Take a full set of buttons that runs from clavicle to belt buckle. Add a collar. And then subtract at least 50 per cent of the sleeves. What does that equal? The most irrationally reviled garment in menswear.
In a world where onesies and wifebeaters pass muster as items of male attire, the short-sleeved, buttoned-up shirt remains mystifyingly controversial. Polo shirts are normal. T-shirts are youthful. Full shirts are smart. But the short-sleeved, buttoned-up shirt is a pariah.
Even the most obtuse menswear snobs don't know exactly why this shirt is so frowned upon, but all agree that it is. The perennial summer work-wear debate - can you wear this shirt and look businesslike? - invariably concludes that it's only for the brave or the office boy. On screen, especially when teamed with a tie, it is a shorthand for stupid (Homer Simpson), psychotic (Michael Douglas in Falling Down) or spectacularly geeky (The I.T Crowd's Moss).
Despite the deep-rooted prejudice against short-sleeved buttoned-up shirts, the fashion industry is making a concerted rehabilitation effort. Designers with proper clout (Paul Smith, Prada, Bottega Veneta and Alexander McQueen) are pushing the short sleeve - but ridding it of its woman-repelling, Zeta male aura demands a more profound reputational deep clean. Even the designers seem to know this: the Belgian Walter Van Beirendonck teamed his jazzily ruffle-cuffed catwalk short sleeve with what resembled a Wehrmacht helmet - either to deflect the criticism, or to trump the shirt in the "things you'd be better off not wearing" stakes.

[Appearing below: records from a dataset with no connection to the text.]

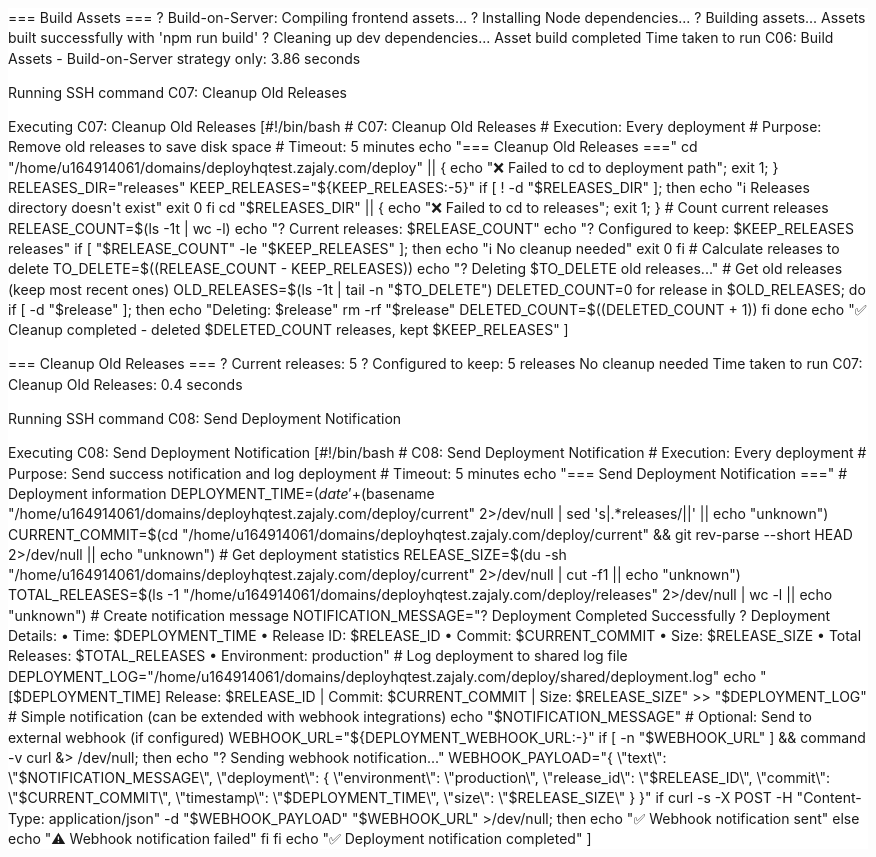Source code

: === Build Assets ===
? Build-on-Server: Compiling frontend assets...
? Installing Node dependencies...
? Building assets...
 Assets built successfully with 'npm run build'
? Cleaning up dev dependencies...
 Asset build completed
Time taken to run C06: Build Assets - Build-on-Server strategy only: 3.86 seconds


Running SSH command C07: Cleanup Old Releases

Executing C07: Cleanup Old Releases [#!/bin/bash # C07: Cleanup Old Releases # Execution: Every deployment # Purpose: Remove old releases to save disk space # Timeout: 5 minutes echo "=== Cleanup Old Releases ===" cd "/home/u164914061/domains/deployhqtest.zajaly.com/deploy" || { echo "❌ Failed to cd to deployment path"; exit 1; } RELEASES_DIR="releases" KEEP_RELEASES="${KEEP_RELEASES:-5}" if [ ! -d "$RELEASES_DIR" ]; then echo "ℹ️ Releases directory doesn't exist" exit 0 fi cd "$RELEASES_DIR" || { echo "❌ Failed to cd to releases"; exit 1; } # Count current releases RELEASE_COUNT=$(ls -1t | wc -l) echo "? Current releases: $RELEASE_COUNT" echo "? Configured to keep: $KEEP_RELEASES releases" if [ "$RELEASE_COUNT" -le "$KEEP_RELEASES" ]; then echo "ℹ️ No cleanup needed" exit 0 fi # Calculate releases to delete TO_DELETE=$((RELEASE_COUNT - KEEP_RELEASES)) echo "?️ Deleting $TO_DELETE old releases..." # Get old releases (keep most recent ones) OLD_RELEASES=$(ls -1t | tail -n "$TO_DELETE") DELETED_COUNT=0 for release in $OLD_RELEASES; do if [ -d "$release" ]; then echo "Deleting: $release" rm -rf "$release" DELETED_COUNT=$((DELETED_COUNT + 1)) fi done echo "✅ Cleanup completed - deleted $DELETED_COUNT releases, kept $KEEP_RELEASES" ]

=== Cleanup Old Releases ===
? Current releases: 5
? Configured to keep: 5 releases
  No cleanup needed
Time taken to run C07: Cleanup Old Releases: 0.4 seconds


Running SSH command C08: Send Deployment Notification

Executing C08: Send Deployment Notification [#!/bin/bash # C08: Send Deployment Notification # Execution: Every deployment # Purpose: Send success notification and log deployment # Timeout: 5 minutes echo "=== Send Deployment Notification ===" # Deployment information DEPLOYMENT_TIME=$(date '+%Y-%m-%d %H:%M:%S %Z') RELEASE_ID=$(basename "/home/u164914061/domains/deployhqtest.zajaly.com/deploy/current" 2>/dev/null | sed 's|.*releases/||' || echo "unknown") CURRENT_COMMIT=$(cd "/home/u164914061/domains/deployhqtest.zajaly.com/deploy/current" && git rev-parse --short HEAD 2>/dev/null || echo "unknown") # Get deployment statistics RELEASE_SIZE=$(du -sh "/home/u164914061/domains/deployhqtest.zajaly.com/deploy/current" 2>/dev/null | cut -f1 || echo "unknown") TOTAL_RELEASES=$(ls -1 "/home/u164914061/domains/deployhqtest.zajaly.com/deploy/releases" 2>/dev/null | wc -l || echo "unknown") # Create notification message NOTIFICATION_MESSAGE="? Deployment Completed Successfully ? Deployment Details: • Time: $DEPLOYMENT_TIME • Release ID: $RELEASE_ID • Commit: $CURRENT_COMMIT • Size: $RELEASE_SIZE • Total Releases: $TOTAL_RELEASES • Environment: production" # Log deployment to shared log file DEPLOYMENT_LOG="/home/u164914061/domains/deployhqtest.zajaly.com/deploy/shared/deployment.log" echo "[$DEPLOYMENT_TIME] Release: $RELEASE_ID | Commit: $CURRENT_COMMIT | Size: $RELEASE_SIZE" >> "$DEPLOYMENT_LOG" # Simple notification (can be extended with webhook integrations) echo "$NOTIFICATION_MESSAGE" # Optional: Send to external webhook (if configured) WEBHOOK_URL="${DEPLOYMENT_WEBHOOK_URL:-}" if [ -n "$WEBHOOK_URL" ] && command -v curl &> /dev/null; then echo "? Sending webhook notification..." WEBHOOK_PAYLOAD="{ \"text\": \"$NOTIFICATION_MESSAGE\", \"deployment\": { \"environment\": \"production\", \"release_id\": \"$RELEASE_ID\", \"commit\": \"$CURRENT_COMMIT\", \"timestamp\": \"$DEPLOYMENT_TIME\", \"size\": \"$RELEASE_SIZE\" } }" if curl -s -X POST -H "Content-Type: application/json" -d "$WEBHOOK_PAYLOAD" "$WEBHOOK_URL" >/dev/null; then echo "✅ Webhook notification sent" else echo "⚠️ Webhook notification failed" fi fi echo "✅ Deployment notification completed" ]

It's a shame because these shirts are pleasant to wear. They're breezy, far cooler (temperature-wise) than rolling up your sleeves, yet much more stolidly polite than the lazily sagging pique of the polo shirt. Perhaps it is this tension between the informality of the short-sleeve and the smartness of the collar/button combo that is the root of the prejudice. To evade that juxtaposition, short-sleeved shirt wearers often resort to print, making this shirt the only item of male clothing that is easier to wear in a floral pattern than plain. Printwise, though, I prefer geeky gingham.